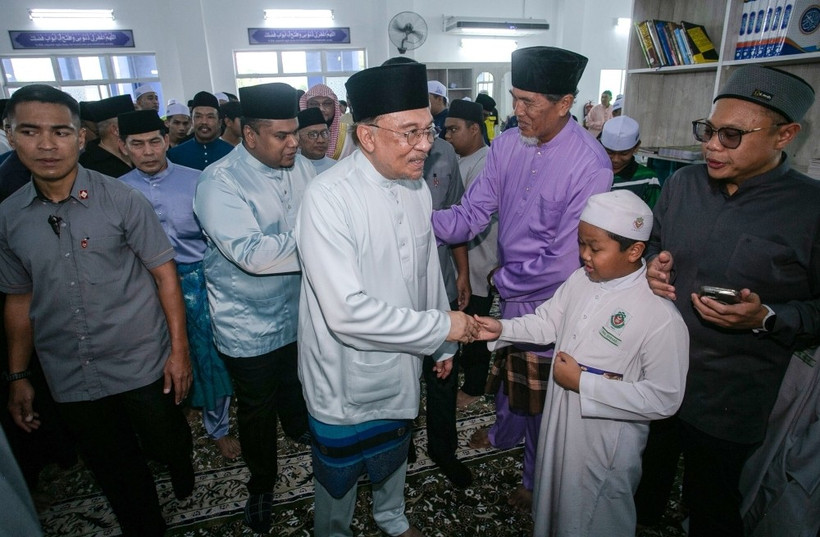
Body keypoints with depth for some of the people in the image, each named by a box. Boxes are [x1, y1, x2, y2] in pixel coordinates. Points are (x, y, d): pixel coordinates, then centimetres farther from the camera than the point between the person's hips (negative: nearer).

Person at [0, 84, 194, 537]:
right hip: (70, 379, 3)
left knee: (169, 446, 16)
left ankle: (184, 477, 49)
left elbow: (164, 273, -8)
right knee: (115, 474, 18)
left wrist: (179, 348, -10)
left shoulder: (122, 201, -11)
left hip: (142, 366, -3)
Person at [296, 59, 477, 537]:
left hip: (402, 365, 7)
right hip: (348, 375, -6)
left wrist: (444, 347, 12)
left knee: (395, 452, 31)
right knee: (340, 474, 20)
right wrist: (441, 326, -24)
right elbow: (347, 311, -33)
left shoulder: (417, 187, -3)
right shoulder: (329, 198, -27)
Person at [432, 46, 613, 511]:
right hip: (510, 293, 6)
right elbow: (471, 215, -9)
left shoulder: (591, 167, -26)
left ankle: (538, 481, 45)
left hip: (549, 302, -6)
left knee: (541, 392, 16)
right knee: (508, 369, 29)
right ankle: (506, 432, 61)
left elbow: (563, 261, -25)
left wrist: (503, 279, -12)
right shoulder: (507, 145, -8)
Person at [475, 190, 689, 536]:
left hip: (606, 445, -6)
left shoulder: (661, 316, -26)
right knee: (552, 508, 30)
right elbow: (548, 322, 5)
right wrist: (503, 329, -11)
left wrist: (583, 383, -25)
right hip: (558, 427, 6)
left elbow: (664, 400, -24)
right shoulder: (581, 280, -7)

- - -

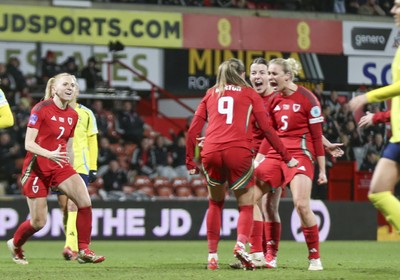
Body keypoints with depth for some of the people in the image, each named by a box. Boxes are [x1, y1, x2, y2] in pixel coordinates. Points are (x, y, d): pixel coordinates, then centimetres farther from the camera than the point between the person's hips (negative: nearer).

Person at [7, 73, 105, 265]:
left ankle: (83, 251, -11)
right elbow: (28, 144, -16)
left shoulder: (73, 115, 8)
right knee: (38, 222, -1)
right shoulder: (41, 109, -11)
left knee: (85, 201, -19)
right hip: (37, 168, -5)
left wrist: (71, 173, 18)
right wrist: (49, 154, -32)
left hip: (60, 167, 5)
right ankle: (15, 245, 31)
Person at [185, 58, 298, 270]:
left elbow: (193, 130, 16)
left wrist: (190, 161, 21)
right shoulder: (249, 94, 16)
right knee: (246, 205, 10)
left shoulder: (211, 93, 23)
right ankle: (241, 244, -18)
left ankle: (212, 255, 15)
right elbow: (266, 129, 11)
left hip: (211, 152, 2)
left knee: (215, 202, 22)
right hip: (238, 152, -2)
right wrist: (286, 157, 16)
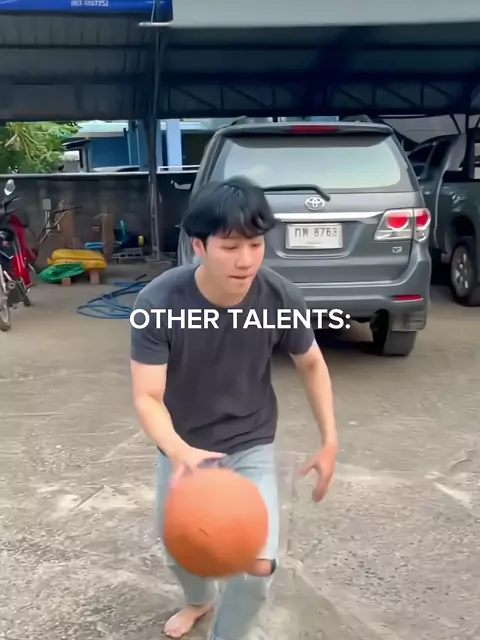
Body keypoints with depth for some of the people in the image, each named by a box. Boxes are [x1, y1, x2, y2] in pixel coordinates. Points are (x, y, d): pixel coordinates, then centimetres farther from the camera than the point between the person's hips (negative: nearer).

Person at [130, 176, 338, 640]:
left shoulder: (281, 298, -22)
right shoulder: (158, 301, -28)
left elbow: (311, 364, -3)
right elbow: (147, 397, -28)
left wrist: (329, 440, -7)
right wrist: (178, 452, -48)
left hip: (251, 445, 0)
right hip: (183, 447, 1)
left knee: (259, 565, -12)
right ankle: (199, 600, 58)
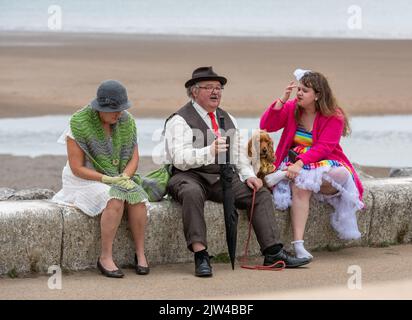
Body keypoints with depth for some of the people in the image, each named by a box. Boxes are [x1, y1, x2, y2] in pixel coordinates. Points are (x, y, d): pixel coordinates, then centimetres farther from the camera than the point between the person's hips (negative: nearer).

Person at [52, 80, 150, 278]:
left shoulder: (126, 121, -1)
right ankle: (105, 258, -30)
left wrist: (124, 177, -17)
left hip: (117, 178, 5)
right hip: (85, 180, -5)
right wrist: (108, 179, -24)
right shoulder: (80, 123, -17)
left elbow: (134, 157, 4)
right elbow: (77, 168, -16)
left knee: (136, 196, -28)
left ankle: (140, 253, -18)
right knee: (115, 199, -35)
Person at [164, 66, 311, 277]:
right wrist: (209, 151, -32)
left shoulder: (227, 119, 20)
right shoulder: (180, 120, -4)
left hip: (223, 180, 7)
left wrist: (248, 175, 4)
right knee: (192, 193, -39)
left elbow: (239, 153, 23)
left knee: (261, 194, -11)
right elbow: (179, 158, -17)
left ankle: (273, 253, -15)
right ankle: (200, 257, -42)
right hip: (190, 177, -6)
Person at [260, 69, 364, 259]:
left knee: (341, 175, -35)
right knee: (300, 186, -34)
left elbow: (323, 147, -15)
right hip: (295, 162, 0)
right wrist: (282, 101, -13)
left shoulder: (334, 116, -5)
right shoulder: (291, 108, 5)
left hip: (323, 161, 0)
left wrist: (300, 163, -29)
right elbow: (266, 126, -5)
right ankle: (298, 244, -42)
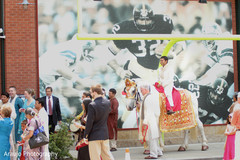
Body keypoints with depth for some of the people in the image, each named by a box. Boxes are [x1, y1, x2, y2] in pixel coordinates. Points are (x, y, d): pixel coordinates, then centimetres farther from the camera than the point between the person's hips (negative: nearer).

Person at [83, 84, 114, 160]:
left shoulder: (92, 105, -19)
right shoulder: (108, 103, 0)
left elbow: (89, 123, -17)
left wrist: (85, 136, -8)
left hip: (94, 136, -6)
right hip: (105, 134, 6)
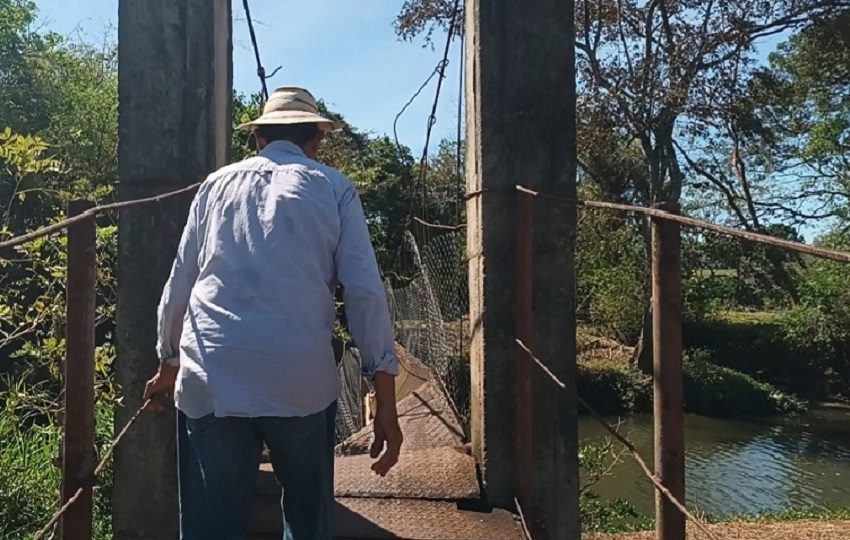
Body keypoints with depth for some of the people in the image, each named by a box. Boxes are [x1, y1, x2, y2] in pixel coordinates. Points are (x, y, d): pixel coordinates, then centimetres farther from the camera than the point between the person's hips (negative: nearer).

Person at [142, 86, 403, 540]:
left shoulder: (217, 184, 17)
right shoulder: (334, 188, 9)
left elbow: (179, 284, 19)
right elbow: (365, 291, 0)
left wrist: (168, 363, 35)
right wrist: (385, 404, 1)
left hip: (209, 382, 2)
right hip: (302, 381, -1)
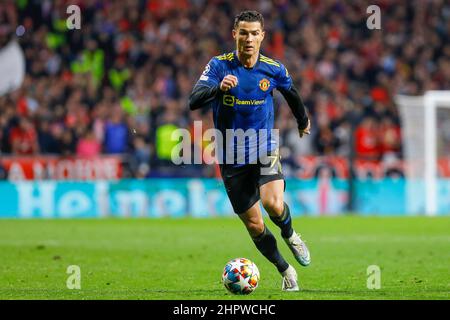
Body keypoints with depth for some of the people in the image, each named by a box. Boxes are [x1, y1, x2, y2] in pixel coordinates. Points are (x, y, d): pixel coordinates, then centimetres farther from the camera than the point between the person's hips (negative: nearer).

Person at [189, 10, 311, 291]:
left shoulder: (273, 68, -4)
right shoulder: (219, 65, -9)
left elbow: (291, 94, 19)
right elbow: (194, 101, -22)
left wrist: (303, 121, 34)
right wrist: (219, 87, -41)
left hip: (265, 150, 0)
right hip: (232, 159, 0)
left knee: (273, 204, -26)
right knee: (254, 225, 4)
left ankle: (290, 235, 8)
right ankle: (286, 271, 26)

- - -

Reproduce the lines from the one holding "right knee: (340, 474, 20)" through the one holding "left shoulder: (591, 167, -26)", with both of those lines included.

* [YOUR RESPONSE]
right knee: (340, 474, 20)
right wrist: (441, 326, -24)
right elbow: (347, 311, -33)
left shoulder: (417, 187, -3)
right shoulder: (329, 198, -27)
Person at [432, 46, 613, 511]:
right hip: (510, 293, 6)
right elbow: (471, 215, -9)
left shoulder: (591, 167, -26)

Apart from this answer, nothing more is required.